* _Set task_
In the records below, write out each line exactly, starting with the line that contains "latitude: 37.5828" and ending after the line that contains "latitude: 50.7381". Leave the pictures out of your answer.

Begin Available data

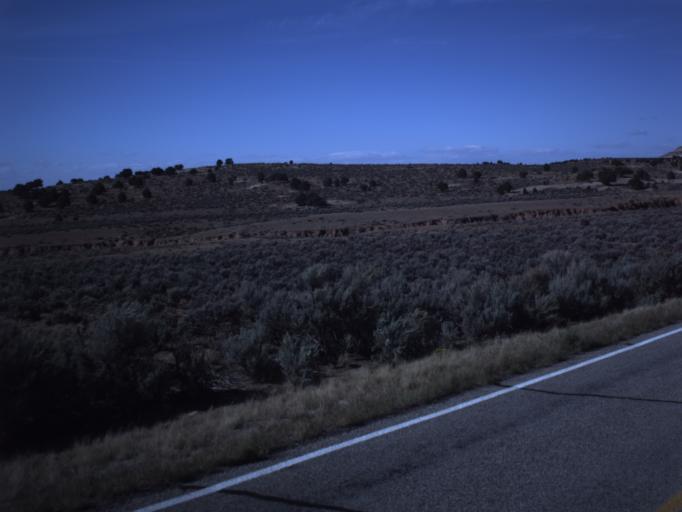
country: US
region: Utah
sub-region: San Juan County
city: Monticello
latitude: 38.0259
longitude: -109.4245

End Available data
Begin Available data

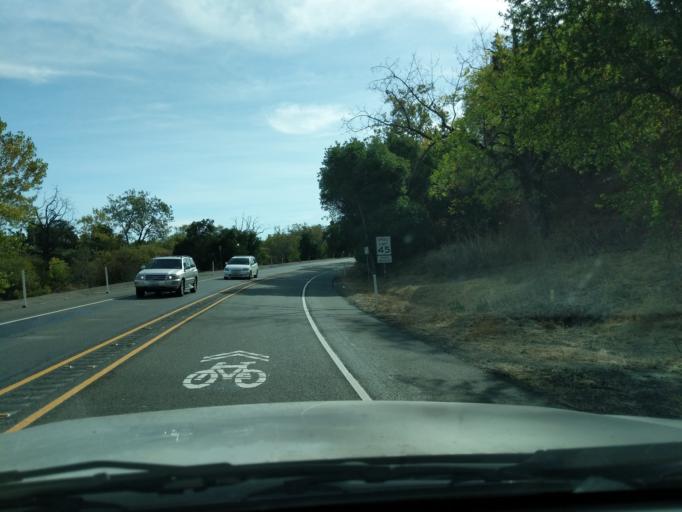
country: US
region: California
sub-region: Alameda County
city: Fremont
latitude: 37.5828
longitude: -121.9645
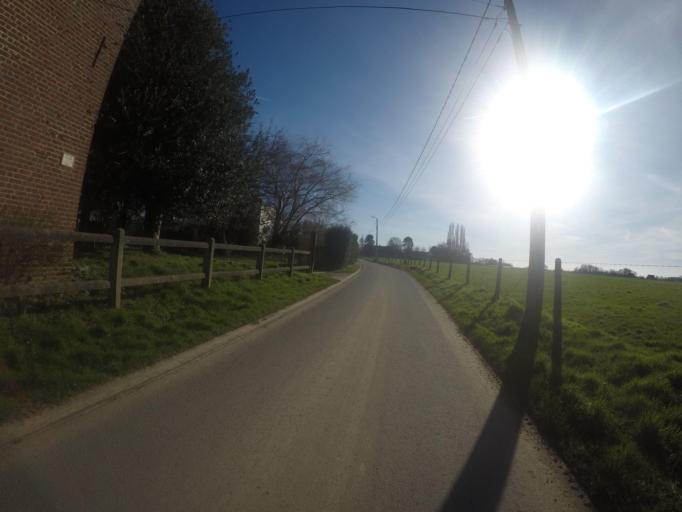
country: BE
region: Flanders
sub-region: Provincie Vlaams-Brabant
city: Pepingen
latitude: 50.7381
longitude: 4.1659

End Available data
Begin Available data

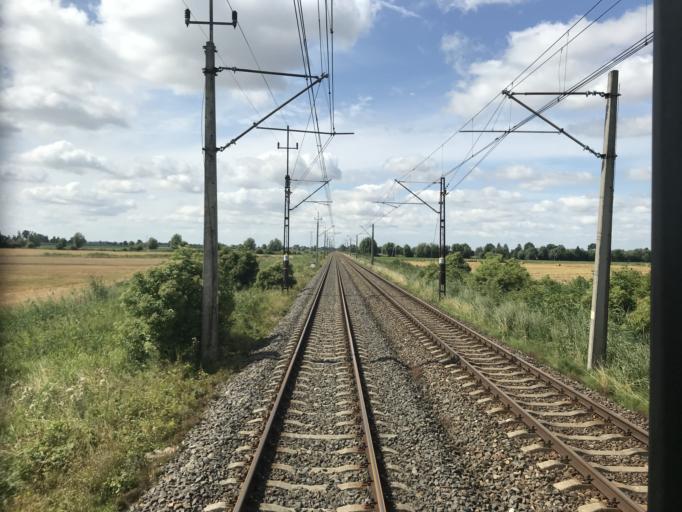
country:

End Available data

* _Result for this exercise_
latitude: 37.5828
longitude: -121.9645
country: BE
region: Flanders
sub-region: Provincie Vlaams-Brabant
city: Pepingen
latitude: 50.7381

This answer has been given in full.